Altivo, destemido, ousado, era o rei que faltava, o líder de um povo
que nada mais esperava.
Dom
Obá II d´África, o rei dos esfarrapados, príncipe do povo, imperava
nas ruas como se fossem suas e desfilava seu porte majestoso de fraque
e cartola, pince-nez de ouro, guarda-chuva e bengala.
Vivendo
em meio a tanta desgraça só mesmo a cachaça o fazia sonhar. "Me
respeitem!", bradava e a todos lembrava a Oyó de ancestrais.
Falava de um trono talhado em ouro que o brilho do Sol fazia cegar.
Contava de um rei que ao pai pertenceu, onde o preto era livre e a
vida do povo uma bênção dos céus.
"Ó,
África Pequena, por que não imitas o éden de Oyó"? Nos delírios
de Obá, o rei da ralé, o rio "de cá" carecia festar. Do
cortiço gigante, o Cabeça de Porco, Dom Obá pretendia um dia tirar
os dois mil habitantes com tralha, com tudo e ali instalar um trono
dourado. O rei da gentalha, dos loucos e dos desgraçados, dos famintos
e dos açoitados sonhava criar um reino opulento onde todos, libertos,
pudessem dançar.
Em
seus desvarios, Obá só pensava num jeito de ter, em meio a pobreza
e de tanta tristeza, um reino real, com liteira e finesse, coroa e
arauto e todo aparato que um rei deve ter.
Real
era a vida. E quando o porre passava, tudo voltava ao seu lugar. As
tias baianas com seus tabuleiros vendiam quitutes, bolinhos, docinhos,
manjares do céu. Ciata de Oxum, Carmem da Praça Onze, Bebiana das
Botas e Josefa da Lapa, que subiu na vida quando abriu um bordel.
No
rio "de cá", a lama e o lixo. Ruelas com pobres, com porcos,
cachorros, galinhas, fedor. No rio "de lá", a pompa e o
luxo. Na corte, os nobres faziam da vida um eterno esplendor.
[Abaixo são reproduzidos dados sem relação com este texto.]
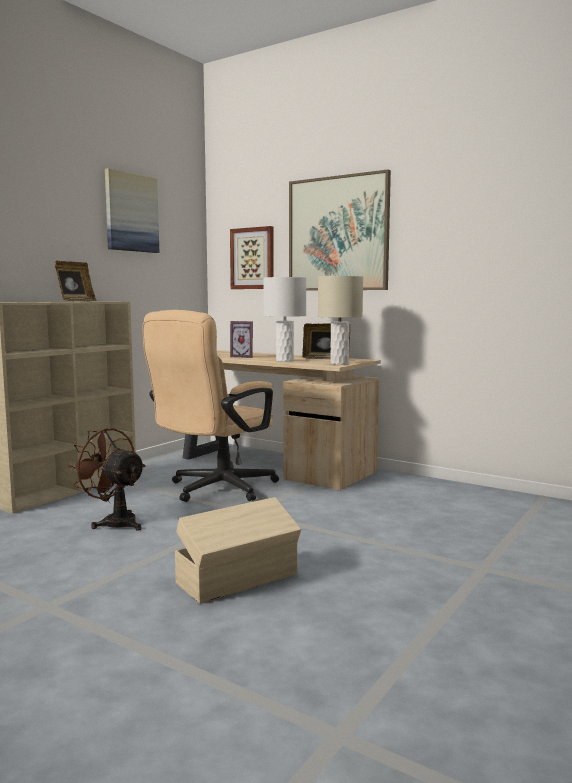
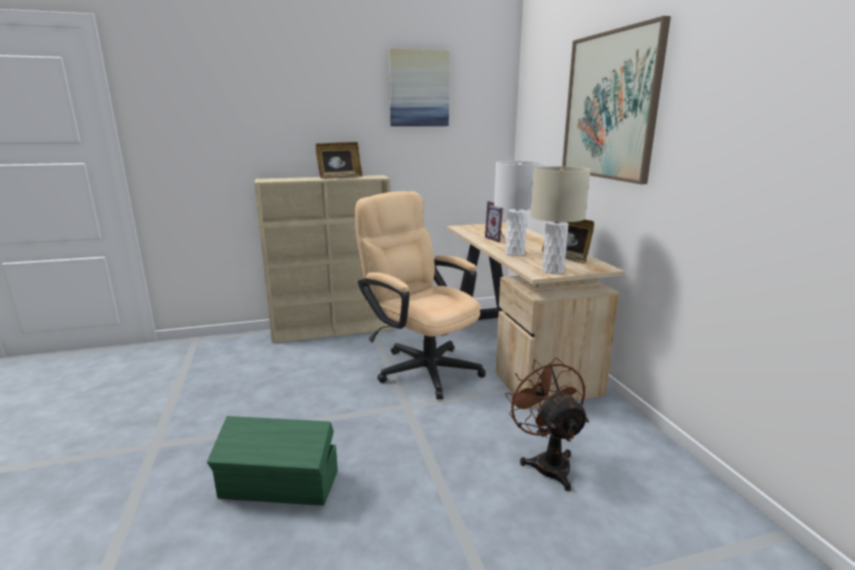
camera: 40 degrees right, 10 degrees up
brown fan [68,428,146,531] -> brown fan moved to [505,357,589,491]
beige office chair [142,310,279,502] -> beige office chair turned 60 degrees clockwise [355,191,486,399]
beige storage box [175,497,301,604] -> green storage box [207,416,338,506]
picture [230,226,274,289] -> none

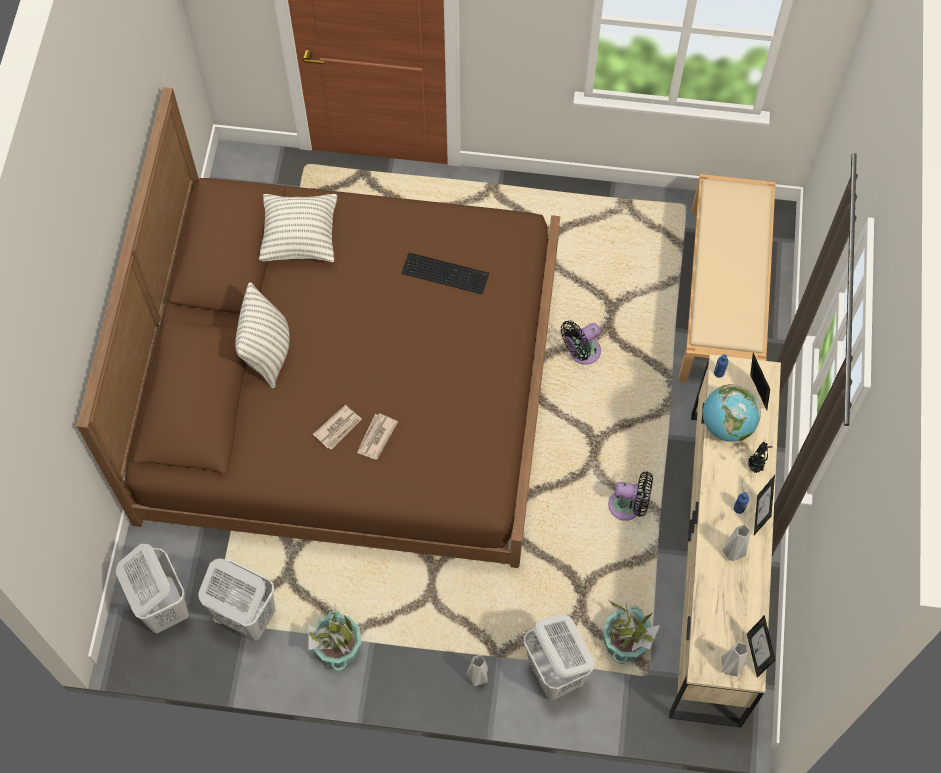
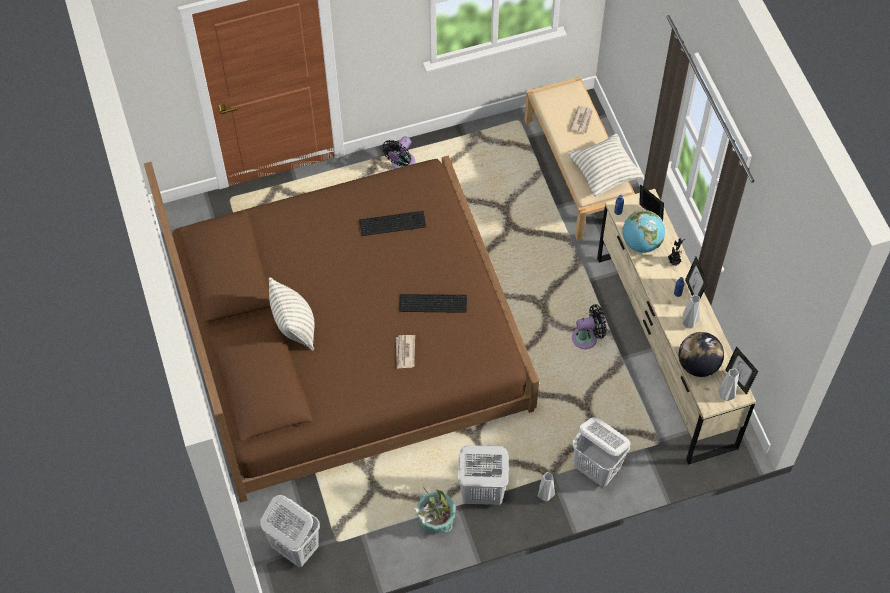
camera: 25 degrees left, 5 degrees down
white laundry basket [198,558,276,641] -> white laundry basket moved to [458,445,509,505]
pillow [259,194,337,262] -> pillow moved to [568,134,644,196]
newspaper [313,405,362,450] -> newspaper moved to [569,105,593,134]
black fan [561,321,601,365] -> black fan moved to [382,136,415,169]
potted plant [603,600,660,664] -> none
none -> keyboard [399,294,467,313]
none -> globe [679,332,724,377]

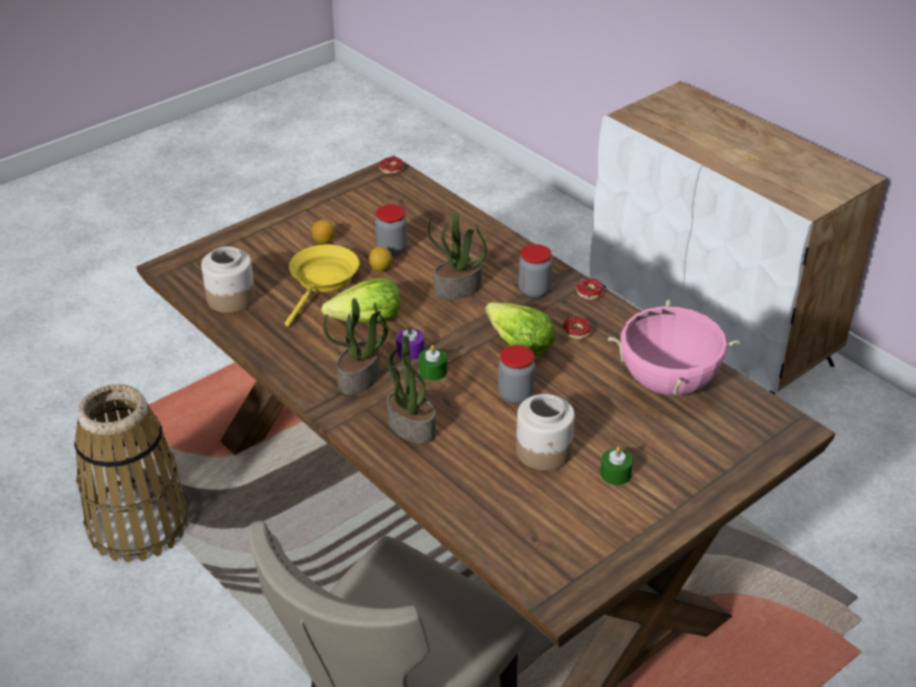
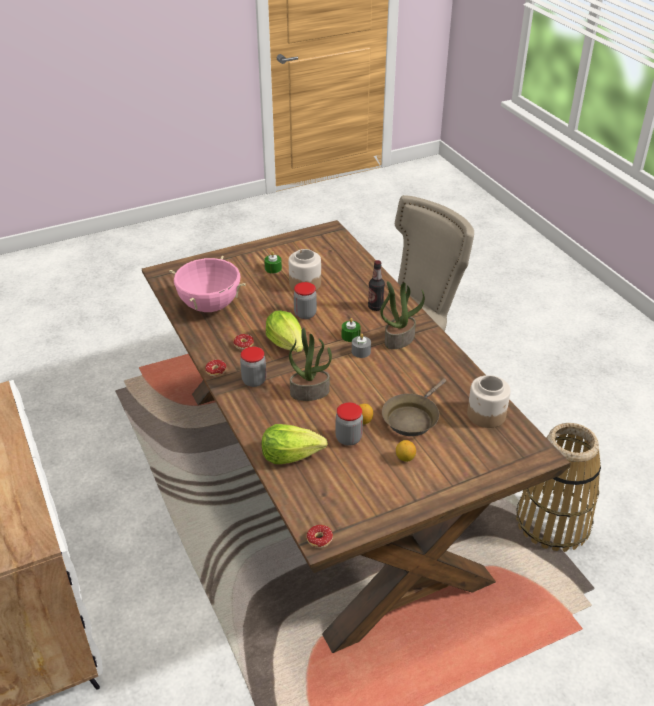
camera: 165 degrees left, 0 degrees up
yellow frying pan [285,245,359,327] -> brown frying pan [382,378,446,436]
lettuce [321,278,401,323] -> lettuce moved to [262,424,328,464]
potted plant [387,336,436,444] -> bottle [368,260,385,311]
purple candle [396,325,424,360] -> grey candle [352,333,371,358]

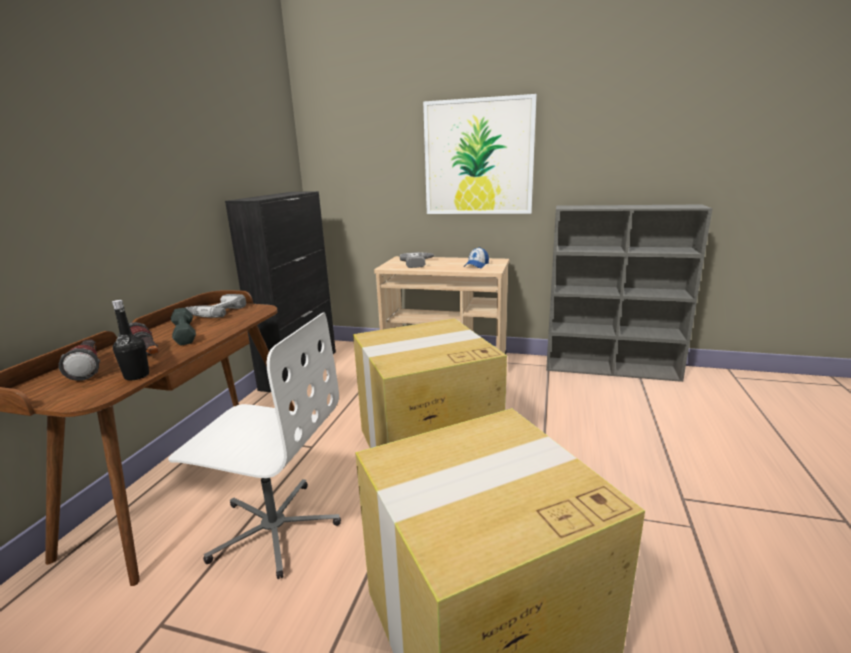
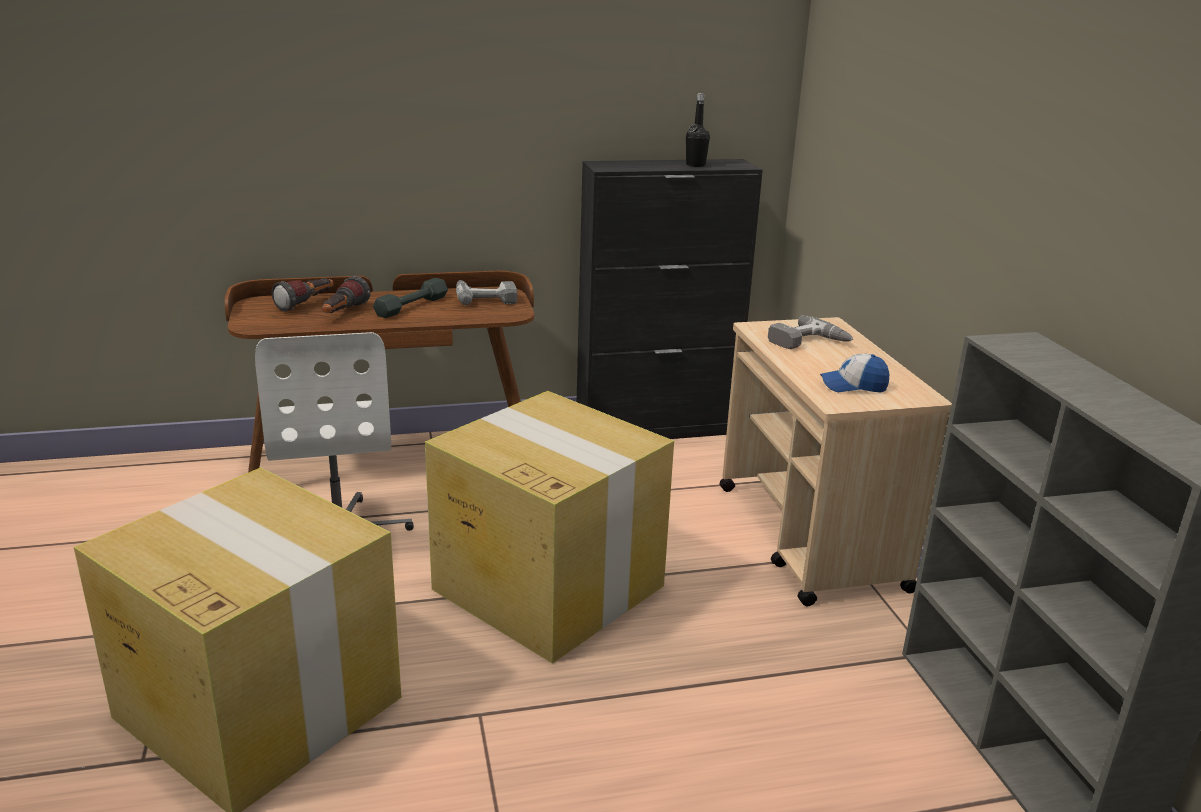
camera: 60 degrees right, 5 degrees up
black bottle [112,300,149,380] -> black bottle moved to [686,93,710,167]
picture [423,94,537,214] -> none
Nas
festas do Paço, nas ruas do Centro, em salões de palácios com leque
e rapé, sinhá desfilava a moda importada e nem reparava que havia
ralé.
Mas
havia Obá.
Grandalhão,
mas elegante, finório, falante, semana sim, semana não ele estava
lá. Na sala de recepção, onde Dom Pedro recebia com enorme fidalguia
os plebeus de seu império. Herói de guerra e brasileiro, Obá porém
preferia usar a pompa que escolhia, de dignatário estrangeiro. Rei
d´África, altivo, queixo erguido, peito inflado, beijava a mão do
Imperador sem jamais perder o ar de enfado.
O
populacho exultava quando Obá exibia seus dotes superiores. E a maioria,
naquele reduto, o seu rei remunerava com uma espécie de tributo. O
dinheiro dos seus súditos tinha sempre a mesma destinação: botar artigos
nos jornais, que Obá escrevia, deitando falação. Nada escapava `Pa
sua pena delirante. E ai de quem o amolasse! Seu alvo predileto era
a elite dominante. Elite decadente logo se veria. A princesa Isabel,
num gesto feliz, mudou a história e libertou o país. Abolição! Liberdade!
Tardia verdade...
O
povo sofrido da África Pequena saiu pelas ruas e se pôs a cantar.
Em todo o Rio, mais de cá do que de lá, só havia festa no reino de
Obá. A massa cismou de aclamar a princesa e à Quinta rumou sem saber
da surpresa. Ao lado da Quinta há um morro, há muito habitado por
gente simples e tão pobre, que só tem o Sol que a todos cobre, mas
que sabe sambar.
Obá
foi quem viu e jura por Deus que a cena é real, visão verdadeira.
Isabel, a princesa, de porta-bandeira sambando animada no alto do
morro chamado Mangueira. E quando saiu, suada, aclamada, beijou um
menino. Um menino franzino de nome Saturnino.